4 - 5 minutos de leituraModo Leitura

Há hoje na cultura mundial muita desesperança e perplexidade generalizada. Não
sabemos para onde estamos rumando. O vôo é  cego num rumo ao desconhecido.


O que mais dói é a falta de alternativa ao modelo vigente que visa grande
acumulação em vista do acelerado consumo, à custa da depredação da natureza e
da geração de gritantes injustiças sociais a nivel mundial.
Com as "externalidades" surgidas (aquecimento global, escassêz de recursos,
desequilíbrio global do sistema-Terra) a sensação predominante é que assim como
está o mundo não pode continuar. Temos que mudar. Por isso, por todas as
partes, surgem novas visões e especialmente práticas que nos devolvem certa
esperança de que outro mundo é possível e necessário. A nova centralidade gira
ao redor do cuidado da vida, da salvaguarda da Humanidade e da proteção do
planeta Terra. O que vai nascer será uma biocivilização ou uma Terra da Boa
Esperança (Ignacy Sachs).

Eis que em nosso pais encontramos uma miniatura do desejo coletivo, uma pequena
antecipação daquilo que deverá ser dominante na Humanidade: o projeto
"Cultivando Agua Boa" da Itaipu Binacional em Foz do Iguaçu, no Estado do
Paraná.
Ai, num acordo entre Brasil e Paraguai, se construiu a maior hidrelétrica do
mundo com um reservatório de água de 176 quilômetros de
comprimento, onde estão estocados 19 bilhões de metros cúbicos de água,
utilizados por 20 turbinas que geram 14 mil megawatts.

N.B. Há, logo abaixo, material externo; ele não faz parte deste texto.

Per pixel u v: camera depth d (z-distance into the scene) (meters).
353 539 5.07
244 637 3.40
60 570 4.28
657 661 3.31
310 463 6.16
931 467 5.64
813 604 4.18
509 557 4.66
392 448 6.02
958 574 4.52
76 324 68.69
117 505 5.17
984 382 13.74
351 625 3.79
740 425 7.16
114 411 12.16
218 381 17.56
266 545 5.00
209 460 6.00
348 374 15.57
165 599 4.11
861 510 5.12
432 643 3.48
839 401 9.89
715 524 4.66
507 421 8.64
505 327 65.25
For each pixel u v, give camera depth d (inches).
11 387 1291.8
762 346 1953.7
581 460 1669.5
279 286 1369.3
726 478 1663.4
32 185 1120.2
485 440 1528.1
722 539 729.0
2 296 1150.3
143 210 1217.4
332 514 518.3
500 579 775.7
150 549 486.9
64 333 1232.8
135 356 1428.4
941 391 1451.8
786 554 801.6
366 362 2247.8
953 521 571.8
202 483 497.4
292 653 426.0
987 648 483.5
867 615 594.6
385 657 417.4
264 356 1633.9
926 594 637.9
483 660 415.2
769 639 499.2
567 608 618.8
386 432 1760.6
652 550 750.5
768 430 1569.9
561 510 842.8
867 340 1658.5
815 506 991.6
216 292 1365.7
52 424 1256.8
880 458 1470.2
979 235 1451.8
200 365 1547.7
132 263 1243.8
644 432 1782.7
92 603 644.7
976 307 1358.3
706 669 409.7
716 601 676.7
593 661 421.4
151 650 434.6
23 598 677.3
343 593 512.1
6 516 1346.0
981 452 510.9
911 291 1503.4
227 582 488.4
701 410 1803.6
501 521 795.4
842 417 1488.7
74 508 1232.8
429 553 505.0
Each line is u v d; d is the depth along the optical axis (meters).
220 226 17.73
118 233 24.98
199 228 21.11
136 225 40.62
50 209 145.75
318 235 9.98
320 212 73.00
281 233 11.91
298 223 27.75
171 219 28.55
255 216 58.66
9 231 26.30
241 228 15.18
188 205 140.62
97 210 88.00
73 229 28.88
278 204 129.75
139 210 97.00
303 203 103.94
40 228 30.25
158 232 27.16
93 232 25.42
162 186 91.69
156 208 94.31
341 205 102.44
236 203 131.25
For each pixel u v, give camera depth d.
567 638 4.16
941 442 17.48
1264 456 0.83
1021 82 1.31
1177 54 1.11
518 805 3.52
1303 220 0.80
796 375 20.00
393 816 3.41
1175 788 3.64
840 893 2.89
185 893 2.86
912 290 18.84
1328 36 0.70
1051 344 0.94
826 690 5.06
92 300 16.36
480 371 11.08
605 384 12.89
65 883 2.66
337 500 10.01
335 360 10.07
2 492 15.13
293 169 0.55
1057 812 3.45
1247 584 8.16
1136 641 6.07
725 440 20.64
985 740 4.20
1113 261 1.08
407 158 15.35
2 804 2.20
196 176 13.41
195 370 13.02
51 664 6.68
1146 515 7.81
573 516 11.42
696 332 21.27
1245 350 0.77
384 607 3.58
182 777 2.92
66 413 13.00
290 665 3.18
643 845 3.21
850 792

Qual foi o "insight" de seus diretores  Jorge Samek e Nelton Friedrich já
nos inícios de sua administração em 2003? Que a água não se destina apenas para
produzir energia elétrica, mas também para gerar todo tipo de energia
necessária aos seres que dependem vitalmente da água, especialmente os humanos.

Foi então se modelou o projeto "Cultivando Agua Boa" que envolve os 29
municípios lindeiros nos quais vivem cerca de um milhão de pessoas, com a
criação de aves e suinos, das maiores do pais. Trata-se de um projeto altamente
complexo que envolve praticamente todas as dimensões da realidade, resultando
numa verdadeira revolução cultural, pois este é o propósito dos milhares que
implementam o projeto. É exatamente isso que precisamos: de um novo ensaio
civilizatório, testado numa miniatura, que seja viável dentro das condições
mudadas da Terra em processo de aquecimento e de exaustão de seus recursos. O
motto diz tudo:"um novo modo de ser para a sustentabilidade".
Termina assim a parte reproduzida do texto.